Gru nie załamuj się spadkiem wagi i dalej dzielnie walcz.Świetnie Ci idzie.
Wersja do druku
Gru nie załamuj się spadkiem wagi i dalej dzielnie walcz.Świetnie Ci idzie.
Dzien dobry:)
xixa, ja nie wytrzymuje bez wejscia na wage raz dziennie z rana:)
renat i dd, no staram sie walczyc dzielnie... 8)
Co do dietkowania,
wczorajsze menu wzbogacilam o miseczke budyniu smietankowego z lyzeczka miodu :twisted: o 22 00 (ehhhh..), ale ogladalam Pachnidło i musialam sobie oslodzic ten seans :lol:
Co do dnia dzisiejszego, jestem przed obiadkiem jeszcze...glodzik zaczyna mnie brac powoli.
A wczesniej:
sniadanko: 2 male kielbaski cielece, pol pomidora, pol mozarelli bialej light, 2 pieczarki marynowane, lyzeczka majonezu light.
2 sniadanko: kawa z mlekiem 0,5%
Humor mam paskudny, nie z racji wagi, ale od tak, @ wciaz rzadzi....ehhhhhh
Zreszta mam troche pracy pepierkowej na jutro... :?
U mnie pod koniec tego tygodnia co będzie przyjdzie @, a wtedy nie potrafię ćwiczyć ani jeść z umiarem.
Gru ja tez tak jak Ty musze sie zwazyc raz dziennie.
Widze ze kazda kobieta przed @ troszkie "swiruje" :wink: :wink:
alexmis, jak sie zwaze raniutko wiem na czym stoje, kontroluje to co sie dzieje.
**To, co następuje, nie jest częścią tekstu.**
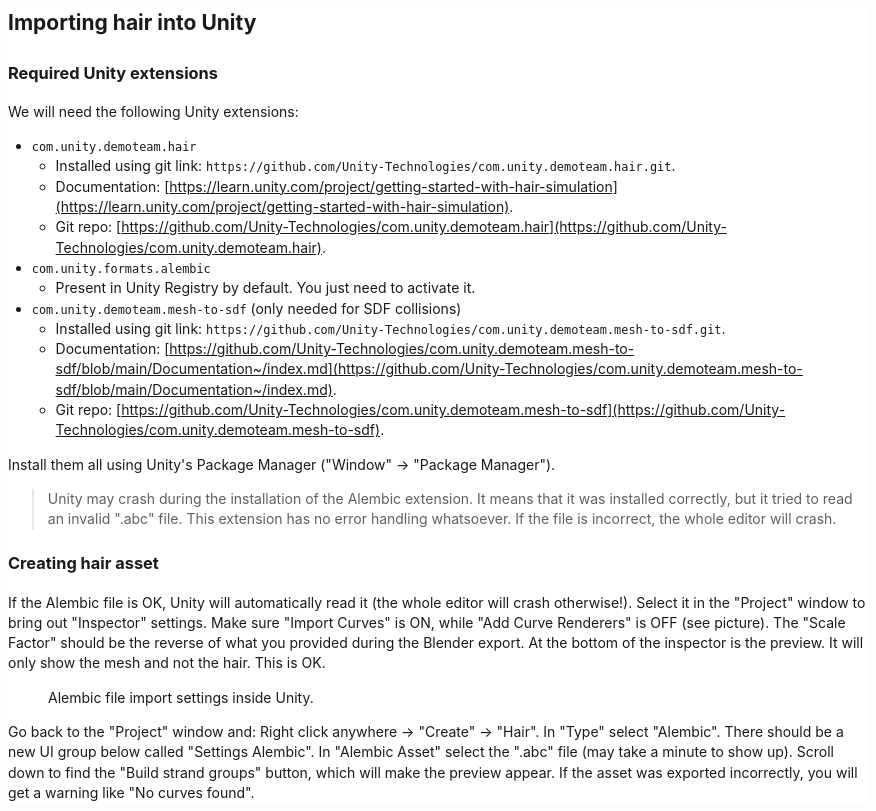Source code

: 
## Importing hair into Unity

### Required Unity extensions

We will need the following Unity extensions:

* `com.unity.demoteam.hair`
    * Installed using git link: `https://github.com/Unity-Technologies/com.unity.demoteam.hair.git`.
    * Documentation: [https://learn.unity.com/project/getting-started-with-hair-simulation](https://learn.unity.com/project/getting-started-with-hair-simulation).
    * Git repo: [https://github.com/Unity-Technologies/com.unity.demoteam.hair](https://github.com/Unity-Technologies/com.unity.demoteam.hair).
* `com.unity.formats.alembic`
    * Present in Unity Registry by default. You just need to activate it.
* `com.unity.demoteam.mesh-to-sdf` (only needed for SDF collisions)
    * Installed using git link: `https://github.com/Unity-Technologies/com.unity.demoteam.mesh-to-sdf.git`.
    * Documentation: [https://github.com/Unity-Technologies/com.unity.demoteam.mesh-to-sdf/blob/main/Documentation~/index.md](https://github.com/Unity-Technologies/com.unity.demoteam.mesh-to-sdf/blob/main/Documentation~/index.md).
    * Git repo: [https://github.com/Unity-Technologies/com.unity.demoteam.mesh-to-sdf](https://github.com/Unity-Technologies/com.unity.demoteam.mesh-to-sdf).

Install them all using Unity's Package Manager ("Window" -> "Package Manager").

> Unity may crash during the installation of the Alembic extension. It means that it was installed correctly, but it tried to read an invalid ".abc" file. This extension has no error handling whatsoever. If the file is incorrect, the whole editor will crash.


### Creating hair asset

If the Alembic file is OK, Unity will automatically read it (the whole editor will crash otherwise!). Select it in the "Project" window to bring out "Inspector" settings. Make sure "Import Curves" is ON, while "Add Curve Renderers" is OFF (see picture). The "Scale Factor" should be the reverse of what you provided during the Blender export.  At the bottom of the inspector is the preview. It will only show the mesh and not the hair. This is OK.

<Figure>
  <BlogImage
    src="./unity-alembic-file.jpg"
    alt="Alembic file import settings inside Unity."
  />
  <Figcaption>

  Alembic file import settings inside Unity.

  </Figcaption>
</Figure>


Go back to the "Project" window and: Right click anywhere -> "Create" -> "Hair". In "Type" select "Alembic". There should be a new UI group below called "Settings Alembic". In "Alembic Asset" select the ".abc" file (may take a minute to show up). Scroll down to find the "Build strand groups" button, which will make the preview appear. If the asset was exported incorrectly, you will get a warning like "No curves found".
Wiem, czy zacisnac pasa, czy moge pozwolic sobie na cos smaczniejszego, np jogurcik z lyzeczka miodku, mniam:)
a co do @, to swiruje przed, w trakcie i po :mrgreen: :mrgreen: :mrgreen: :mrgreen: :mrgreen: :twisted:
Ok, obiadek:
225g brokula z wody, 1/3 puszki groszku zielonego i jeden duzy kotlet mielony:) (nie byl to kotlet tak prawde mowiac, ale nie da sie tego inaczej opisac, bo wg mnie byl to kotlet mielony w innej postaci (ale namieszalam) czyli hiszpanskie cavepcici- forma kielbasek) Ehhhhh
Zabieram sie za robote dziewczyny:) Wpadne wieczorkiem jeszcze, jak u Was mija niedziela? Jakies smakolyki byly?
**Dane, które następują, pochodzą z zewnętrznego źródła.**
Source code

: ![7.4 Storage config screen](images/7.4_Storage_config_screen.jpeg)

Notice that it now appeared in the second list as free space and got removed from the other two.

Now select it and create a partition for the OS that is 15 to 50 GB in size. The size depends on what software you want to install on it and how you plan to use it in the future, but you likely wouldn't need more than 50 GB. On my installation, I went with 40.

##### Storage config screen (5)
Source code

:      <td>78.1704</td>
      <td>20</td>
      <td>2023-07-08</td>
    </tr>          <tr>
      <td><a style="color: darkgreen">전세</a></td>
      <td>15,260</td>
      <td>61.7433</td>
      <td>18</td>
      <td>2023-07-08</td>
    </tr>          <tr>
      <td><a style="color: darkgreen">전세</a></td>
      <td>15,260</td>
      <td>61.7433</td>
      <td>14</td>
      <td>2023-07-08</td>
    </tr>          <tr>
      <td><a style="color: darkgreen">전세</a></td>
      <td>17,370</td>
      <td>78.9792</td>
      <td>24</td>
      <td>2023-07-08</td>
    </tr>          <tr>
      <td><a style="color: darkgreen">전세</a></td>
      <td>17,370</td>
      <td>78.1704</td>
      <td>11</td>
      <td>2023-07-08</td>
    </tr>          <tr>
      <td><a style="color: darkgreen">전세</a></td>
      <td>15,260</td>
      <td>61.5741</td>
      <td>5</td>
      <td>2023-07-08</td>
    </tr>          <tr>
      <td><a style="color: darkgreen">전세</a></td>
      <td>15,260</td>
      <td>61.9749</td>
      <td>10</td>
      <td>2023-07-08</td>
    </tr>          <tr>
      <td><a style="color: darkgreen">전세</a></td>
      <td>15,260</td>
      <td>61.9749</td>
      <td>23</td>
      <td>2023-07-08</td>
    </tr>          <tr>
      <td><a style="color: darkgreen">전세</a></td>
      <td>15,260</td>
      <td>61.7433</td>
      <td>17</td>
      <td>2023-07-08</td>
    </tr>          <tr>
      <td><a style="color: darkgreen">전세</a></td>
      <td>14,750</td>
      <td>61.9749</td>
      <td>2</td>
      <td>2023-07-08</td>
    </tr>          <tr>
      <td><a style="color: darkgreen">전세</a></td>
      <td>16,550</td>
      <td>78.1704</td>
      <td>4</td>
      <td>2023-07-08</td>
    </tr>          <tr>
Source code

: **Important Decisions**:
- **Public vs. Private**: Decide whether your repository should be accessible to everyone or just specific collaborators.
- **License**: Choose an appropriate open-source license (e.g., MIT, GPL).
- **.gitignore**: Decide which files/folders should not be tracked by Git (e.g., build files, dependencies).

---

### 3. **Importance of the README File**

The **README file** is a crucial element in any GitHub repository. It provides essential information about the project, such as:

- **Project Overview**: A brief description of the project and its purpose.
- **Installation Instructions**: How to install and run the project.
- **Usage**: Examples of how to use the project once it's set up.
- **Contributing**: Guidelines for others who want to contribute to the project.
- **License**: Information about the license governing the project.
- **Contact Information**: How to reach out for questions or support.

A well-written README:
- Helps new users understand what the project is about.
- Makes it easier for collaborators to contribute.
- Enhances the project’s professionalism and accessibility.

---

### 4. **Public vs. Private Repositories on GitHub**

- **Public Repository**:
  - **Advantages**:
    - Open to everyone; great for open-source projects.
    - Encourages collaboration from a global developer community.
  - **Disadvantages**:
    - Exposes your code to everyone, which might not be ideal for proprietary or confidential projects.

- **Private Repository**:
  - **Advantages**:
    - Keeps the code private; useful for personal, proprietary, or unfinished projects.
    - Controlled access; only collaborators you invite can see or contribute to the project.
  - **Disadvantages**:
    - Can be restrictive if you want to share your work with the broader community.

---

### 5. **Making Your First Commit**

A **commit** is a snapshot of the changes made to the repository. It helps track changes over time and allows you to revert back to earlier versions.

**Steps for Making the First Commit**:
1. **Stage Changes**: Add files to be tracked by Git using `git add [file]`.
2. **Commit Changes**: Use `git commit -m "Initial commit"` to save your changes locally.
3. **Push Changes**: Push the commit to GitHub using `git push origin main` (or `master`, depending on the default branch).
Ja tez sobie świruje przed po i w trakcie@ :lol: tylko efekty sa poxniej opłakane :oops: Mam nadzieje że jak @ pojdzie sobie to na wadze nie będzie wzrostu...
hihihi,
Moja kolacja: jabluszko i duuuuuuuuuzo suszonych moreli:) jakies 3 garscie:) duuuze garscie grubego tylka :P
ale jutro waga bedzie wysoka :evil: :twisted: :roll: :oops:
Witaj w poniedziałek.
Menu masz świetne i napewno waga powoli spada?
renat ojjjjjj, no wlasnie nie spada. Jakis taki przestoj GRRRRRRRRRRRR!!!!!
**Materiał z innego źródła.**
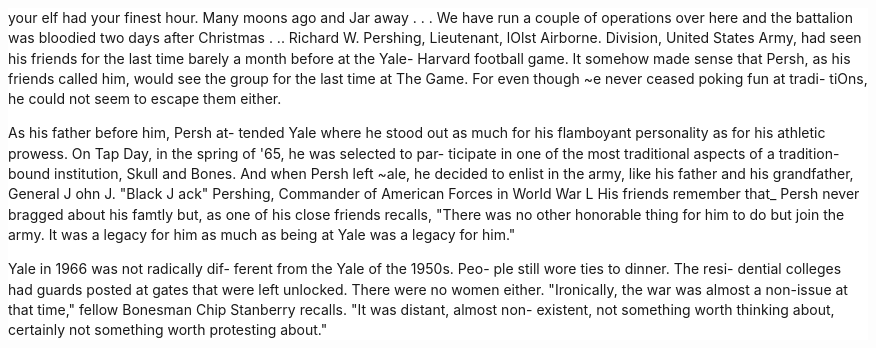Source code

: your elf had your finest hour. Many moons ago 
and Jar away . . . 
We have run a couple of operations over here 
and the battalion was bloodied two days after 
Christmas . .. 
Richard 
W. 
Pershing, 
Lieutenant, 
lOlst Airborne. Division, United States 
Army, had seen his friends for the last 
time barely a month before at the Yale-
Harvard football game. It somehow 
made sense that Persh, as his friends 
called him, would see the group for the 
last time at The Game. For even though 
~e never ceased poking fun at tradi-
tiOns, he could not seem to escape them 
either. 

As his father before him, Persh at-
tended Yale where he stood out as much 
for his flamboyant personality as for his 
athletic prowess. On Tap Day, in the 
spring of '65, he was selected to par-
ticipate in one of the most traditional 
aspects of a tradition-bound institution, 
Skull and Bones. And when Persh left 
~ale, he decided to enlist in the army, 
like his father and his grandfather, 
General J ohn J. "Black J ack" Pershing, 
Commander of American Forces in 
World War L His friends remember 
that_ Persh never bragged about his 
famtly but, as one of his close friends 
recalls, "There was no other honorable 
thing for him to do but join the army. It 
was a legacy for him as much as being 
at Yale was a legacy for him." 

Yale in 1966 was not radically dif-
ferent from the Yale of the 1950s. Peo-
ple still wore ties to dinner. The resi-
dential colleges had guards posted at 
gates that were left unlocked. There 
were no women either. "Ironically, the 
war was almost a non-issue at that 
time," fellow Bonesman Chip Stanberry 
recalls. "It was distant, almost non-
existent, not something worth thinking 
about, certainly not something worth 
protesting about." 
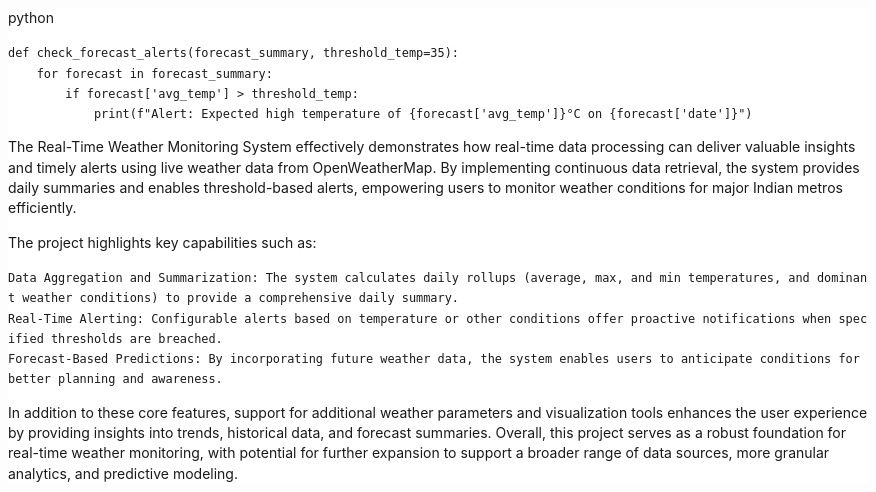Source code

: python

    def check_forecast_alerts(forecast_summary, threshold_temp=35):
        for forecast in forecast_summary:
            if forecast['avg_temp'] > threshold_temp:
                print(f"Alert: Expected high temperature of {forecast['avg_temp']}°C on {forecast['date']}")
The Real-Time Weather Monitoring System effectively demonstrates how real-time data processing can deliver valuable insights and timely alerts using live weather data from OpenWeatherMap. By implementing continuous data retrieval, the system provides daily summaries and enables threshold-based alerts, empowering users to monitor weather conditions for major Indian metros efficiently.

The project highlights key capabilities such as:

    Data Aggregation and Summarization: The system calculates daily rollups (average, max, and min temperatures, and dominant weather conditions) to provide a comprehensive daily summary.
    Real-Time Alerting: Configurable alerts based on temperature or other conditions offer proactive notifications when specified thresholds are breached.
    Forecast-Based Predictions: By incorporating future weather data, the system enables users to anticipate conditions for better planning and awareness.

In addition to these core features, support for additional weather parameters and visualization tools enhances the user experience by providing insights into trends, historical data, and forecast summaries. Overall, this project serves as a robust foundation for real-time weather monitoring, with potential for further expansion to support a broader range of data sources, more granular analytics, and predictive modeling.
Ale jestem zla i wciaz nie mam tego co na tickerku, ale nie zmienie tickerka, zeby mnie motywowal. Ehhh, ciezka ta walka z kg ostatnio.
Dzisiejsze sniadanko: omlet, na cebulce i pieczarce. Troszke sera zoltego light.
Grrrrrr pozdrawiam i zycze milego dnia.
Strasznie ciężka ta walka z sadełkiem.Ale u mnie dzisiaj -1,6 kilo.Jestem strasznie szczęśliwa.U Ciebie też będzie spadek wagi.